The opportunity he desired was not long in offering itself. Having made an excellent breakfast, he dragged his chair up to the fender again, and reached a pipe from the mantel-piece, where he had left it last night. Tobacco he carried loose in his waistcoat pocket; it came forth in the form of yellowish dust, intermingled with all sorts of alien scraps. When be had lit his pipe, he poised the chair on its hind-legs, clasped his hands over his bald crown, and continued his musing with an air of amiable calm. Smoke curled up from the corner of his loose lips, and occasionally, removing his pipe for an instant, he spat skilfully between the bars of the grate. Assured of his comfort, Mrs. Peckover said she must go and look after certain domestic duties. Her daughter had begun to clean some vegetables that would be cooked for dinner.
‘How old may you be, Clem?’ Mr. Snowdon inquired genially, when they had been alone together for a few minutes.
‘What’s that to you? Guess.’
’Why, let me see; you was not much more than a baby when I went away. You’ll be eighteen or nineteen, I suppose.’

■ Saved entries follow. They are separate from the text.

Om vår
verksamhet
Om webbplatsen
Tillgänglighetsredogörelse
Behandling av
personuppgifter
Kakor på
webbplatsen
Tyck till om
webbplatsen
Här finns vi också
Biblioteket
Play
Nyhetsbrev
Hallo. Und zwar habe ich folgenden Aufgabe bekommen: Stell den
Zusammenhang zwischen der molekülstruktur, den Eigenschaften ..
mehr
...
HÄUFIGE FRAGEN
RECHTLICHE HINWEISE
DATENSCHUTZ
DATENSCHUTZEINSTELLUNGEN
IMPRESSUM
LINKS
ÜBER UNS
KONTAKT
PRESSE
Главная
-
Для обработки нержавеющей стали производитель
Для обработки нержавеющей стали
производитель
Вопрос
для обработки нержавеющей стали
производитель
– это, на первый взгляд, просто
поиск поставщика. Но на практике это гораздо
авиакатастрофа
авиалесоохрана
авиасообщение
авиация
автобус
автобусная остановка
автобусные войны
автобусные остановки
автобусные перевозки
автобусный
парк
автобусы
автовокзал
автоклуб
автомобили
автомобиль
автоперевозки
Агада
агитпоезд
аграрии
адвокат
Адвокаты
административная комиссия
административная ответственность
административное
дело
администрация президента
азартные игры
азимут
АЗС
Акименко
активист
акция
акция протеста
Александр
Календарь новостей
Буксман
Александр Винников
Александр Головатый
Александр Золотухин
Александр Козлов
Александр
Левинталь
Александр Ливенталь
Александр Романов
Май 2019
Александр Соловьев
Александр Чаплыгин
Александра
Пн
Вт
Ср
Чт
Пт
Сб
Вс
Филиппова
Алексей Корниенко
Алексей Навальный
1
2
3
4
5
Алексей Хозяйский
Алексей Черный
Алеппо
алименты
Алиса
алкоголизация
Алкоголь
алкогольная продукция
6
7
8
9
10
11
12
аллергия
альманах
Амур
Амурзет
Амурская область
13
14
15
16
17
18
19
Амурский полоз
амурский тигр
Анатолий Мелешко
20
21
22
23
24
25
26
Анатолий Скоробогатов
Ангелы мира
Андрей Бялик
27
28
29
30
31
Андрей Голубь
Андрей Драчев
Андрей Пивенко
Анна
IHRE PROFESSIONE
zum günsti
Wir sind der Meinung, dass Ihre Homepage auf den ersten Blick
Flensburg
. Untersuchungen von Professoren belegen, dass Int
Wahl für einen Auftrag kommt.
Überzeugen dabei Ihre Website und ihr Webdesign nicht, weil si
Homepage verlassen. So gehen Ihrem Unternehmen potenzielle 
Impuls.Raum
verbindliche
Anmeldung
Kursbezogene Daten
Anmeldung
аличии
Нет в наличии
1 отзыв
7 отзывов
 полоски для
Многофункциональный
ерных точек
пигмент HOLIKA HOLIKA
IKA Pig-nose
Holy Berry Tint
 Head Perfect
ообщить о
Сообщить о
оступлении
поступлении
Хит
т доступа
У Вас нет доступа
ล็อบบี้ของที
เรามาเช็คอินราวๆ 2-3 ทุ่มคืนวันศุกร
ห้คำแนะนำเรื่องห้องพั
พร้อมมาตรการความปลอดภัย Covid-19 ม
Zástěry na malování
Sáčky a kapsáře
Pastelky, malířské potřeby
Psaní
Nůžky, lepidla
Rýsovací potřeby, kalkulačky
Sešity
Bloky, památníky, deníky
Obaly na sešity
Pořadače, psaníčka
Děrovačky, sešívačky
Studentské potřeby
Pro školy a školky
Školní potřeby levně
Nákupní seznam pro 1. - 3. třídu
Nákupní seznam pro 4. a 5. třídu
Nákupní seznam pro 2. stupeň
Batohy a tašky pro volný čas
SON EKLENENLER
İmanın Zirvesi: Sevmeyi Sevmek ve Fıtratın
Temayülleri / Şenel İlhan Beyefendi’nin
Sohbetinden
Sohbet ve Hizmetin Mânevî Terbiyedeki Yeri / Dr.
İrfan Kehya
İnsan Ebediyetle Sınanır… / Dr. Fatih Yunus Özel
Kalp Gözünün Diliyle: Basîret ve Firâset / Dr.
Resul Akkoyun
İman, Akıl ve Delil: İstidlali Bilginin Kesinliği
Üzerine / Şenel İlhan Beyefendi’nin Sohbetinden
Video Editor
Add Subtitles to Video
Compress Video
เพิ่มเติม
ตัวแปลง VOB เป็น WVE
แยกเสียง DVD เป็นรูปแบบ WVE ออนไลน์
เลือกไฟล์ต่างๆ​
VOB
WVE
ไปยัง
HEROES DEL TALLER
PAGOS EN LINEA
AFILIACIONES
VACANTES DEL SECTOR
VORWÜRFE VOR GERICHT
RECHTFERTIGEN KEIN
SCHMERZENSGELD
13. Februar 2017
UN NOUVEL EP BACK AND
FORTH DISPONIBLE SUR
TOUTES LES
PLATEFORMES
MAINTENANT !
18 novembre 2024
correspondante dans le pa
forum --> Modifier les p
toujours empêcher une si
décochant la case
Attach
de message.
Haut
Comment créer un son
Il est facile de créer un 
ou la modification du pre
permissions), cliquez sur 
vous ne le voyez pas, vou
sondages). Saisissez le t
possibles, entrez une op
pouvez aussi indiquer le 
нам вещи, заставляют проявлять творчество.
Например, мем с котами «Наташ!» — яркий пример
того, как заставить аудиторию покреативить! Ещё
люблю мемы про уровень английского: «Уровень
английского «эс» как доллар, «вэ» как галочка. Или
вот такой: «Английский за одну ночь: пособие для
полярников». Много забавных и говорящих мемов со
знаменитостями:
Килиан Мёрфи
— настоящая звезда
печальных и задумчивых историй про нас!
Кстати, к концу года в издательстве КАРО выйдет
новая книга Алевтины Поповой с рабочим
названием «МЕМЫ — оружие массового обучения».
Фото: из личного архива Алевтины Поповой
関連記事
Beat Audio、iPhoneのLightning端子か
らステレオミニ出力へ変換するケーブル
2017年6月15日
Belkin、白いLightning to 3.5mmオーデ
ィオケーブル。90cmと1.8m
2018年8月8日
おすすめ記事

’Yes, I’m nineteen—last sixth of February. Pity you come too late to give me a birthday present, ain’t it?’
’Ah! And who’d have thought you’d have grown up such a beauty! I say, Clem, how many of the young chaps about here have been wanting to marry you, eh?’
‘A dozen or two, I dessay,’ Clem replied, shrugging her shoulders scornfully.
Mr. Snowdon laughed, and then spat into the fire.
‘Tell me about some o’ them, will you? Who is it you’re keeping company with now?’
’Who, indeed? Why, there isn’t one I’d look at! Several of ’em’s took to drinking ’cause I won’t have nothing to do with ’em.’
This excited Mr. Snowdon’s mirth in a high degree; he rolled on his chair, and almost pitched backwards.
’I suppose you give one or other a bit of encouragement now and then, just to make a fool of him, eh?’
’Course I do. There was Bob Hewett; he used to lodge here, but that was after your time. I kep’ him off an’ on till he couldn’t bear it no longer; then he went an’ married a common slut of a thing, just because he thought it ’ud make me mad. Ha, ha! I believe he’d give her poison an’ risk it any day, if only I promised to marry him afterwards. Then there was a feller called Jeck Bartley. I set him an’ Bob fightin’ one Bank-holiday—you should a’ seen ’em go at it! Jack went an’ got married a year ago to a girl called Suke Jollop; her mother forced him. How I did laugh! Last Christmas Day they smashed up their ‘ome an’ threw the bits out into the street. Jack got one of his eyes knocked out—I thought I should a’ died o’ laughin’ when I saw him next mornin’.’
The hearer became uproarious in merriment.
‘Tell you what it is, Clem,’ he cried, ’you’re something like a girl! Darn me if I don’t like you! I say, I wonder what my daughter’s grown up? Like her mother, I suppose. You an’ she was sort of sisters, wasn’t you?’